Fatiya mengukir senyum. Bisa-bisanya ayahnya tidak kepikiran. Tadi, ayahnya meminta pemuda itu untu ikut sarapan. Cekatan, Fatiya mengambil dua butir telur di dalam kulkas. Ia ulangi lagi pekerjaanya yang tadi. Membuat dua telur ceplok sederhana. Bagi Fatiya, itu tak masalah. Ia senang melakukannya dan sudah terbiasa.
Huzam keluar dari kamar mandi dengan wajah yang sudah segar. Ia sedikit canggung saat melihat gadis itu tengah memasak. Ia pun hanya mengangguk sambil melewatinya begitu saja. Fatiya yang sedang menggerakan spatula membalasnya. Bedanya ia tambahkan seulas senyum yang memang ia miliki sejak kecil.
Huzam menggaruk tengkuknya lagi. Satu per satu ingatannya semalam, mulai bermunculan. Dan ia sangat malu. Huzam pun perlahan menarik kursi di depan Arbrito. Terdiam karena benar-benar parah apa yang ia lakukan.
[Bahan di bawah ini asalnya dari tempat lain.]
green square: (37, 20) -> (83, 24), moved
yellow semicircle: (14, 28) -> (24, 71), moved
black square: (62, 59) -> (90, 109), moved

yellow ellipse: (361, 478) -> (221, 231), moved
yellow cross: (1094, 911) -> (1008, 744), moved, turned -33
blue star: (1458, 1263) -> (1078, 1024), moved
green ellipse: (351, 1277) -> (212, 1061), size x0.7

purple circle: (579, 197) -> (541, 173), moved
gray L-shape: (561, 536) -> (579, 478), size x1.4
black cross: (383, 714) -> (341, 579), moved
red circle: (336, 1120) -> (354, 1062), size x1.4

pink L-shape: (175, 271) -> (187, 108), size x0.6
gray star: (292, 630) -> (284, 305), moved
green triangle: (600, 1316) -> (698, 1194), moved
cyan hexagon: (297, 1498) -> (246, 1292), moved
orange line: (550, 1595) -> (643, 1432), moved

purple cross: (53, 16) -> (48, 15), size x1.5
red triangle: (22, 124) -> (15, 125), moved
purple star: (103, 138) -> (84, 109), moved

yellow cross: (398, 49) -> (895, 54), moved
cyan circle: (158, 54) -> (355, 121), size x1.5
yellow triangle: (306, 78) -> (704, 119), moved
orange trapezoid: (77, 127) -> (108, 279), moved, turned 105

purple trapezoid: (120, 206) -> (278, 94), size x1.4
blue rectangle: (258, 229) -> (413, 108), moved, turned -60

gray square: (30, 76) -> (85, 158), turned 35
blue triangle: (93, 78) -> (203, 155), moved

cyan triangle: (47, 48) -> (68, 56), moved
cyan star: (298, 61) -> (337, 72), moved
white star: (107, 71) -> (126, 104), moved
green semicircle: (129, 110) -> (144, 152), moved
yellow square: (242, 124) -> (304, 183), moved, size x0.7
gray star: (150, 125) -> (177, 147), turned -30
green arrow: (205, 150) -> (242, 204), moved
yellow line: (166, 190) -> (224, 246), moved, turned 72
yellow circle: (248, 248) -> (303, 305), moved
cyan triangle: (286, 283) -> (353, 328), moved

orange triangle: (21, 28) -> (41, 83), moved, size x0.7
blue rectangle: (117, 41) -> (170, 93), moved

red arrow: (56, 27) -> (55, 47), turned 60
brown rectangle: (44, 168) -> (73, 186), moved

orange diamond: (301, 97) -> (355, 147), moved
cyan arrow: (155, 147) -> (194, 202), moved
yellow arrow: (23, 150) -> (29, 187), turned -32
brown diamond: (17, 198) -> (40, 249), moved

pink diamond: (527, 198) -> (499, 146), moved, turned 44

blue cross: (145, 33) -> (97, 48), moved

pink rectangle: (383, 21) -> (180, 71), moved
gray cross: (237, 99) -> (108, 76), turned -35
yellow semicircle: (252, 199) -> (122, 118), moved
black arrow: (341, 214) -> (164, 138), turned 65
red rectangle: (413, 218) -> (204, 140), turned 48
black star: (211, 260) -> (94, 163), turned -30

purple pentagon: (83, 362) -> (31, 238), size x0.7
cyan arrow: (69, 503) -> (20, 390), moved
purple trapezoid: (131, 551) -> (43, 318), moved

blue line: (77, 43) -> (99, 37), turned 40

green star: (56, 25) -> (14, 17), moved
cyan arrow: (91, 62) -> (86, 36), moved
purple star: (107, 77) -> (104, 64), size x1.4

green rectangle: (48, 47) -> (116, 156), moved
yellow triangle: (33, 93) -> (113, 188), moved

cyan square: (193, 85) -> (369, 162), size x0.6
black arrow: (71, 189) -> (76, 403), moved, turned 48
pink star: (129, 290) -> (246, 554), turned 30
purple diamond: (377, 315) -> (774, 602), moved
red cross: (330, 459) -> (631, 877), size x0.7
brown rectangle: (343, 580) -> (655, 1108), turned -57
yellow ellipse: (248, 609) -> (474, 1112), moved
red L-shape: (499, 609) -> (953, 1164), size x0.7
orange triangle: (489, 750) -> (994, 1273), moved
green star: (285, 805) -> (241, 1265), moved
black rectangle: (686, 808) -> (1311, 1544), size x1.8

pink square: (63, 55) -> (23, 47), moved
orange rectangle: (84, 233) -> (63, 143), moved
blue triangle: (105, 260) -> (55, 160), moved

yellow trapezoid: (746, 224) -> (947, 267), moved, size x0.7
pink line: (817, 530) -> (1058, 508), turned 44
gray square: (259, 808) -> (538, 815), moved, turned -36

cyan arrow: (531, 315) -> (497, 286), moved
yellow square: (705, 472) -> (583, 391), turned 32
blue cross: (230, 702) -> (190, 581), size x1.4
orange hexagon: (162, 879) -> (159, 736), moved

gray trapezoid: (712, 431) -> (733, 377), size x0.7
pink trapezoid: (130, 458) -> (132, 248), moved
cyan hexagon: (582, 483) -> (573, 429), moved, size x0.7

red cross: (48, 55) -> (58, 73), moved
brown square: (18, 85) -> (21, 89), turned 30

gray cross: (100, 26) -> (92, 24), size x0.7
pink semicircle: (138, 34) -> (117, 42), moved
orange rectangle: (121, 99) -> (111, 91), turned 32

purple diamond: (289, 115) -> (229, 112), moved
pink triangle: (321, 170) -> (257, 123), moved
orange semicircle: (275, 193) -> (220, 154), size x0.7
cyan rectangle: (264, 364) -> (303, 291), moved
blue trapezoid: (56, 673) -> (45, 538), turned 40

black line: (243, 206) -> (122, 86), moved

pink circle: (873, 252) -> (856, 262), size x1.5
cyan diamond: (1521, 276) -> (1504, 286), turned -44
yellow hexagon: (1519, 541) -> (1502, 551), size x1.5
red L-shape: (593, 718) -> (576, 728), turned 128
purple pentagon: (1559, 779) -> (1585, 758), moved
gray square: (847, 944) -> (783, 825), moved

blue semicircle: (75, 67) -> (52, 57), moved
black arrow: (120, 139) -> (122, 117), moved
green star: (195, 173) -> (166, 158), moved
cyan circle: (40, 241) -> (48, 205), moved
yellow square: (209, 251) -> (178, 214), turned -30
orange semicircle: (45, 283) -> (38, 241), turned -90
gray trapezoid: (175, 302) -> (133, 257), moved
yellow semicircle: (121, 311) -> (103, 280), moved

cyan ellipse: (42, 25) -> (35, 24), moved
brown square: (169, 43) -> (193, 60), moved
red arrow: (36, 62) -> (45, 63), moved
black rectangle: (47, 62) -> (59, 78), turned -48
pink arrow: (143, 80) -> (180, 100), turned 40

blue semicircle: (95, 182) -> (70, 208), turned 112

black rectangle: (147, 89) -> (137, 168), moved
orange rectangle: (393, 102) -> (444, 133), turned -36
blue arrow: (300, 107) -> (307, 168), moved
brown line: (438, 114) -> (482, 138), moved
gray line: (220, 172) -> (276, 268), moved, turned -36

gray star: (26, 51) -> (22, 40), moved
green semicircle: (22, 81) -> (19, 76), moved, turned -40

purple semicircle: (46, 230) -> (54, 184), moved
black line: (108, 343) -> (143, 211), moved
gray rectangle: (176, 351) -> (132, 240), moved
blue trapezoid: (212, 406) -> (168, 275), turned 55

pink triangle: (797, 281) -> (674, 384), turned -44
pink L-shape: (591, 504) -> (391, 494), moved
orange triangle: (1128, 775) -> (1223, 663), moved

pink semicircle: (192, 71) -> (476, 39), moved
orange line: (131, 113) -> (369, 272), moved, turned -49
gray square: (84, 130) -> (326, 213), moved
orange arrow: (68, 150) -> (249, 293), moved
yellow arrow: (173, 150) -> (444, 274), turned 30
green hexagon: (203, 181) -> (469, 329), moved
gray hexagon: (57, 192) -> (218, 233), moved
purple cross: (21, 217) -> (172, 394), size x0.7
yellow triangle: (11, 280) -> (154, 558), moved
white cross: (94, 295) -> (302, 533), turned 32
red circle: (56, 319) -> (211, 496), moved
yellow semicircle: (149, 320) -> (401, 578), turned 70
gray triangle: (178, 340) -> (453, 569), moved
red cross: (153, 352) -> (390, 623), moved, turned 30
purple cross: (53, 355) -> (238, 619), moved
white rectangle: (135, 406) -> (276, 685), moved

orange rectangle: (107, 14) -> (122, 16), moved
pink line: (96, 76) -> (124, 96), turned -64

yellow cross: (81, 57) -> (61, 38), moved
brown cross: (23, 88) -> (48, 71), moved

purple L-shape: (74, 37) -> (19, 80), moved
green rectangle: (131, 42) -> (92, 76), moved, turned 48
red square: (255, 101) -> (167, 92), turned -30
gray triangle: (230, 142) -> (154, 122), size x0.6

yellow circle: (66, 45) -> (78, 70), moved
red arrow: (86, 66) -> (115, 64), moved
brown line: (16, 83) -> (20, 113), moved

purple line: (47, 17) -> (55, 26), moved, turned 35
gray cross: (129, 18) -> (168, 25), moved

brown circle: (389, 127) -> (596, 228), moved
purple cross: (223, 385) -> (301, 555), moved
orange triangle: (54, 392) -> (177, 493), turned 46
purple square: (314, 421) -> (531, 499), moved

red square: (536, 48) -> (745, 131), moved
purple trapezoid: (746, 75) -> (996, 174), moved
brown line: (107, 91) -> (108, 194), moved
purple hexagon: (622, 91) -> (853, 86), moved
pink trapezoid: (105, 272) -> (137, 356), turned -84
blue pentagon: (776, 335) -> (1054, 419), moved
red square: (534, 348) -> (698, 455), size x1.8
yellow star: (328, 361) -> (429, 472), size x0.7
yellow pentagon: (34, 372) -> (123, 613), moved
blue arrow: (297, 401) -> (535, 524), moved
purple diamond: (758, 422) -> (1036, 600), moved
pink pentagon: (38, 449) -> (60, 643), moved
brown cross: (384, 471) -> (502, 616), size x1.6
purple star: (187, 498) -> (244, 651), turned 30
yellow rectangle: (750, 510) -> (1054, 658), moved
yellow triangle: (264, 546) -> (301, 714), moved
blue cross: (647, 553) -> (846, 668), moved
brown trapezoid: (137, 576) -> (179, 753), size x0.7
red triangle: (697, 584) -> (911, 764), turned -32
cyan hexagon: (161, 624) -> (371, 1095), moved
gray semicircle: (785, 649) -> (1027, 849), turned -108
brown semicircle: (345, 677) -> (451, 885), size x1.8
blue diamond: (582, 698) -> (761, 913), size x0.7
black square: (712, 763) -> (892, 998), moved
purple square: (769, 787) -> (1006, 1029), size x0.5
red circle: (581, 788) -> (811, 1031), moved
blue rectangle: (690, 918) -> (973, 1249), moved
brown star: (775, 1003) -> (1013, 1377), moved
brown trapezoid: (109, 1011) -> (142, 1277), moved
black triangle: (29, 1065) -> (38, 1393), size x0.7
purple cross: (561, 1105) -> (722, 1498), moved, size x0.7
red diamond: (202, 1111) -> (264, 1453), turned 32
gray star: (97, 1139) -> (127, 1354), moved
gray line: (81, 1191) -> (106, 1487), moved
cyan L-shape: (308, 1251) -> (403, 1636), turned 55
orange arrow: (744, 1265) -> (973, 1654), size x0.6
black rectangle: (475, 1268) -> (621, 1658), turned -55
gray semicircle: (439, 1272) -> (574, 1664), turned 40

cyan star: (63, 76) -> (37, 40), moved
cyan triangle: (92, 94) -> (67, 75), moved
"Ndak usah diingat-ingat. Sudah dicucikan sama putri saya." Arbrito bisa menebak gestur tubuh Huzam. Pasti pemuda itu sedang memikirkannya.
"He, makasih, Pak. Mohon maaf sekali." Arbrito mengangguk. Ia memang tak akan mempermasalahkannya.
"Silakan," ujar Fatiya meletakkan satu piring berisi telor ceplok itu.
"Dimakan, Zam. Gini doang tapi enak kalau masakan putri saya."
Fatiya tersenyum. Ayahnya cukup pandai memuji. Ia pun mendudukkan diri di kursi satunya.
"Silakan dicicipi, Kak. Seadanya."
Huzam mengangguk. Namanya Fatiya, putri dari Pak Arbrito. Usianya nampak seumuran dengannya.